§ 要做的事: 用两句话概括下面这篇讲背包问题的文章。

§ 原文:
%%

背包问题（Knapsack problem）之01

问题描述：

给定一组物品，每种物品都有自己的重量和价格，在限定的总重量内，我们如何选择，才能使得物品的总价格最高。

转移方程：dp[i][j] = max(dp[i-1][j],dp[i-1][j-weight[i]] + value[i]）

不放 放入

其中dp[i][j]表示放入i个物品，总价值为j。

代码如下：

// beibaoproblem.cpp : 定义控制台应用程序的入口点。
//

#include "stdafx.h"
#include <iostream>

using namespace std;

#define max(a, b) ( (a) > (b) ? (a) :(b) )

int _tmain(int argc, _TCHAR* argv[])
{

const int v = 10;  //最大容量
const int n = 3;  //物件的个数

int value[] = {4,5,6};
int weight[] = {3,4,5};
int temp1, temp2;

int i,j;

int dp[n + 1][v + 1];

//初始化
for (i = 0; i < n+1; i++)
for (j = 0; j < v + 1; j++)
{
dp[i][j] = 0;
}

for(i = 1; i <= n; i++)
{
for (j = 1; j <= v; j++)
{
if (j >= weight[i-1])//表示剩余容量大于第i件的容量，可以放入
{

dp[i][j] = max(dp[i-1][j], dp[i-1][j - weight[i-1]] + value[i-1]);

}
else              //反之不放入
{
dp[i][j] =  dp[i-1][j];

}
}

}

for (i = 0; i < n+1; i++)
{
for (j = 0; j < v + 1; j++)
{
cout << dp[i][j]<<" " ;
}
cout << endl;
}

cout <<  dp
[v];

return 0;
}

结果：



-----------------------------------------------------------------------------------------------------

以下是从文件读取:

// beibaoproblem.cpp : 定义控制台应用程序的入口点。
//

#include "stdafx.h"

%%

存储的条目:
%%

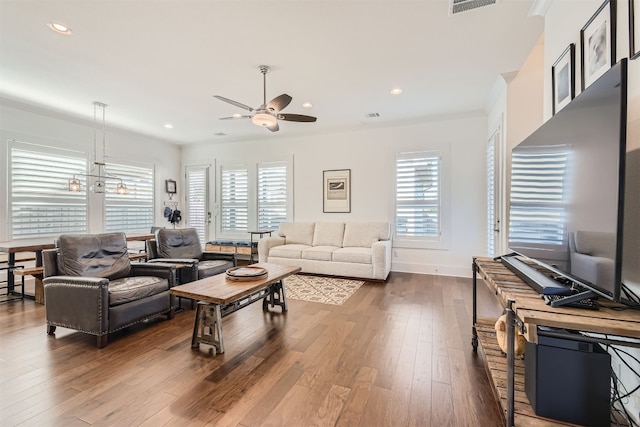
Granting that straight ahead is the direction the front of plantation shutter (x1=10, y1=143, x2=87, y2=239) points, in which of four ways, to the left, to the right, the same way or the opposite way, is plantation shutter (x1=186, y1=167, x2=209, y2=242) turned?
to the right

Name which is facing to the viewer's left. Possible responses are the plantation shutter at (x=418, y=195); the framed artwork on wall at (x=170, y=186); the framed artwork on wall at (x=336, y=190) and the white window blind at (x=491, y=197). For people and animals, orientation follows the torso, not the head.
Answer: the white window blind

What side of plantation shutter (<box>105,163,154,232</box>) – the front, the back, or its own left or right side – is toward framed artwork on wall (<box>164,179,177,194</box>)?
left

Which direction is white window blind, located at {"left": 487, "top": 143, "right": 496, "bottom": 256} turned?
to the viewer's left

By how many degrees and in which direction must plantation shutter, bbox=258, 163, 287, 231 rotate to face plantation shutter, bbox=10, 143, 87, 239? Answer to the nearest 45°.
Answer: approximately 90° to its right

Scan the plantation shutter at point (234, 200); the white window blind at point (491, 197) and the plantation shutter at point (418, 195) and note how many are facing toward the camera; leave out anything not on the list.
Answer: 2

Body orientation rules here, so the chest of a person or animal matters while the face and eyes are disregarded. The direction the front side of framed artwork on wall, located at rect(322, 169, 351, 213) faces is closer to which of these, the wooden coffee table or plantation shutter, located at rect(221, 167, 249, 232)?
the wooden coffee table

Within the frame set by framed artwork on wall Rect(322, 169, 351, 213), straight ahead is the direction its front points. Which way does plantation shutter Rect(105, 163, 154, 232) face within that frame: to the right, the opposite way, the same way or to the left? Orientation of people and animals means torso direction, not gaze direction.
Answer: to the left

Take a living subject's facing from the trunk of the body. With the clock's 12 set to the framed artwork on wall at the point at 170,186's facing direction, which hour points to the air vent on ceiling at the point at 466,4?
The air vent on ceiling is roughly at 1 o'clock from the framed artwork on wall.

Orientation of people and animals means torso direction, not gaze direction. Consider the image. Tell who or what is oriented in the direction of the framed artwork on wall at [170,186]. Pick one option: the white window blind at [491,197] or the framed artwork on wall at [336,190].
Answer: the white window blind

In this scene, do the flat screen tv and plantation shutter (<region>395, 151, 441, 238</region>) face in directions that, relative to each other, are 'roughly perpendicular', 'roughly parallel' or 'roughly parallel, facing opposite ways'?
roughly perpendicular

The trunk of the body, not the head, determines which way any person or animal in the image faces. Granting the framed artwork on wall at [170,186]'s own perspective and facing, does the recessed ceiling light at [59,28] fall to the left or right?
on its right
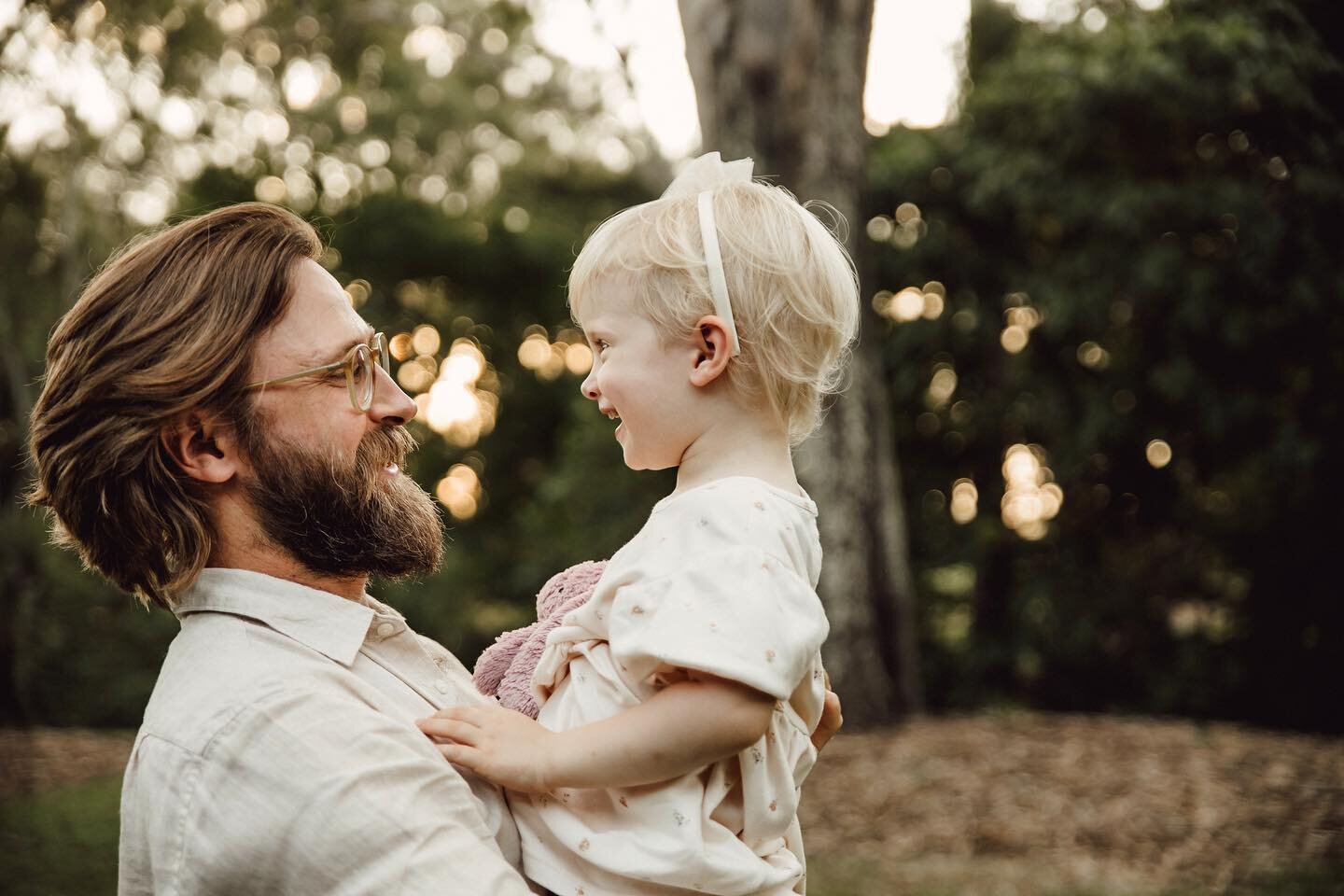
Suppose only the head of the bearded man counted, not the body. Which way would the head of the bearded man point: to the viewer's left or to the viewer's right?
to the viewer's right

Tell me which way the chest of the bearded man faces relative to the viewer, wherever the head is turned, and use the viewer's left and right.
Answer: facing to the right of the viewer

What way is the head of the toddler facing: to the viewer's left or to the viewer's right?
to the viewer's left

%%

§ 最终答案: 文章讲的是01背包问题：给定一组物品，每种物品都有自己的重量和价格，要在限定的总重量内选择物品，使总价格最高，并给出了转移方程 dp[i][j] = max(dp[i-1][j], dp[i-1][j-weight[i]] + value[i])。随后用C++代码实现：最大容量设为10，共3件物品，价值分别为4、5、6，重量分别为3、4、5；代码先把dp表全部初始化为0，再根据剩余容量能否放下第i件物品逐格填表，最后把整张表输出。